18. Il incombe ainsi à l'autorité compétente qui prend une décision d'interdiction de retour d'indiquer dans quel cas susceptible de justifier une telle mesure se trouve l'étranger. Elle doit par ailleurs faire état des éléments de la situation de l'intéressé au vu desquels elle a arrêté, dans son principe et dans sa durée, sa décision, eu égard notamment à la durée de la présence de l'étranger sur le territoire français, à la nature et à l'ancienneté de ses liens avec la France et, le cas échéant, aux précédentes mesures d'éloignement dont il a fait l'objet. Elle doit aussi, si elle estime que figure au nombre des motifs qui justifie sa décision une menace pour l'ordre public, indiquer les raisons pour lesquelles la présence de l'intéressé sur le territoire français doit, selon elle, être regardée comme une telle menace. En revanche, si, après prise en compte de ce critère, elle ne retient pas cette circonstance au nombre des motifs de sa décision, elle n'est pas tenue, à peine d'irrégularité, de le préciser expressément.

19. Pour interdire à M. B de revenir en France et fixer à deux ans la durée de cette interdiction, le préfet des Yvelines, après avoir visé les articles L. 612-6 à L. 612-10 du code de l'entrée et du séjour des étrangers et du droit d'asile, a relevé qu'il s'est maintenu en situation irrégulière sur le territoire, qu'il s'est soustrait à une précédente obligation de quitter le territoire français en date du 25 août 2021, qu'il ne justifie pas de liens intenses et stables en France et qu'il n'établit pas l'existence de circonstances humanitaires particulières de nature à justifier qu'il ne soit pas prononcé d'interdiction de retour à son encontre. Le préfet, qui n'avait pas à indiquer les raisons pour lesquelles il n'a pas retenu les autres critères prévus par l'article L. 612-10 du code de l'entrée et du séjour des étrangers et du droit d'asile, a ainsi suffisamment motivé sa décision et n'a pas méconnu les dispositions de l'article L. 612-10 du code de l'entrée et du séjour des étrangers et du droit d'asile.

20. En dernier lieu, compte-tenu de ce qui a été exposé aux points 10 et 13 du présent jugement, le préfet n'a pas entaché sa décision d'interdiction de retour sur le territoire français d'une erreur d'appréciation dans son principe et sa durée, ni n'a méconnu les stipulations de l'article 8 de la convention européenne des droits de l'homme et des libertés fondamentales.

21. Il résulte de tout ce qui précède que M. B n'est pas fondé à soutenir que l'arrêté du 4 juin 2024 du préfet des Yvelines est illégal.
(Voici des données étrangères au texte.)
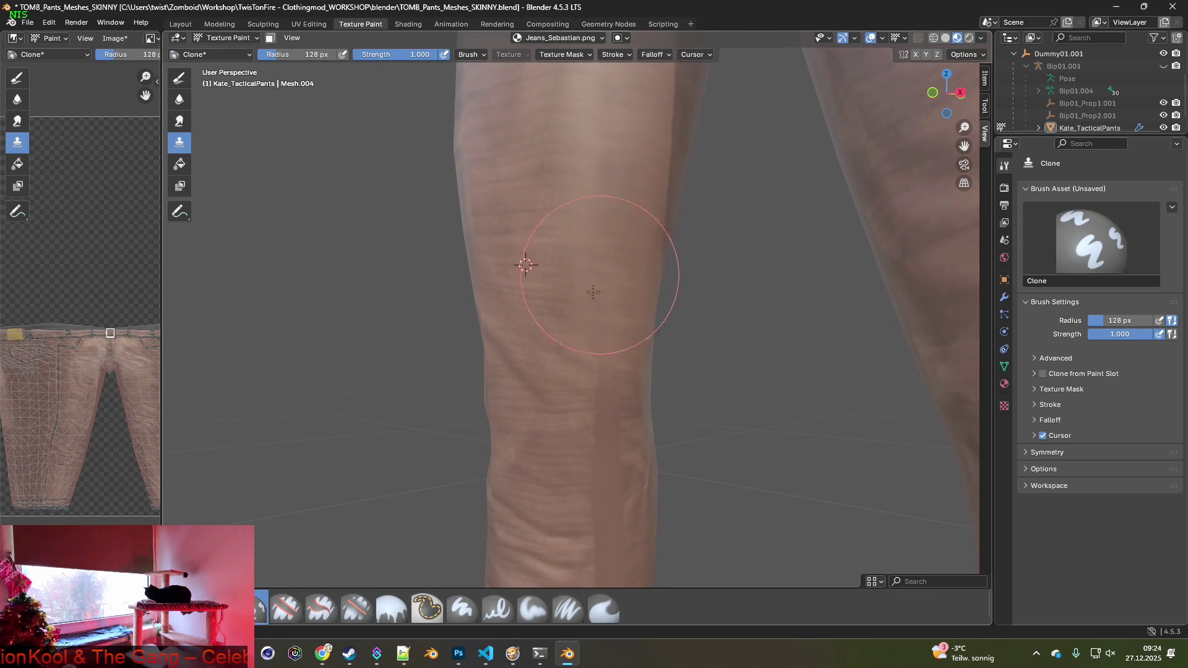
Continue cloning down the lower leg toward the hem, resetting sources on the calf.
{"action": "left_click", "coordinate": [563, 353], "text": "ctrl"}
{"action": "mouse_move", "coordinate": [630, 432]}
{"action": "middle_mouse_down"}
{"action": "mouse_move", "coordinate": [609, 383]}
{"action": "mouse_move", "coordinate": [599, 407]}
{"action": "mouse_move", "coordinate": [587, 404]}
{"action": "middle_mouse_up"}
Il s'ensuit que ses conclusions à fin d'annulation de cet arrêté doivent être rejetées ainsi que, par voie de conséquence, ses conclusions à fin d'injonction et celles présentées sur le fondement de l'article L. 761-1 du code de justice administrative et de l'article 37 de la loi du 10 juillet 1991.

D E C I D E :

Article 1er : M. B est admis à l'aide juridictionnelle à titre provisoire.

Article 2 : Le surplus des conclusions de la requête est rejeté.

Article 2 : Le présent jugement sera notifié à M. A B et au préfet des Yvelines.

Rendu public par mise à disposition au greffe le 12 juillet 2024.

Le magistrat désigné,

Signé

F-X de Miguel Le greffier,

Signé

J. Ileboudo

La République mande et ordonne au préfet des Yvelines en ce qui le concerne ou à tous commissaires de justice à ce requis en ce qui concerne les voies de droit commun, contre les parties privées, de pourvoir à l'exécution de la présente décision.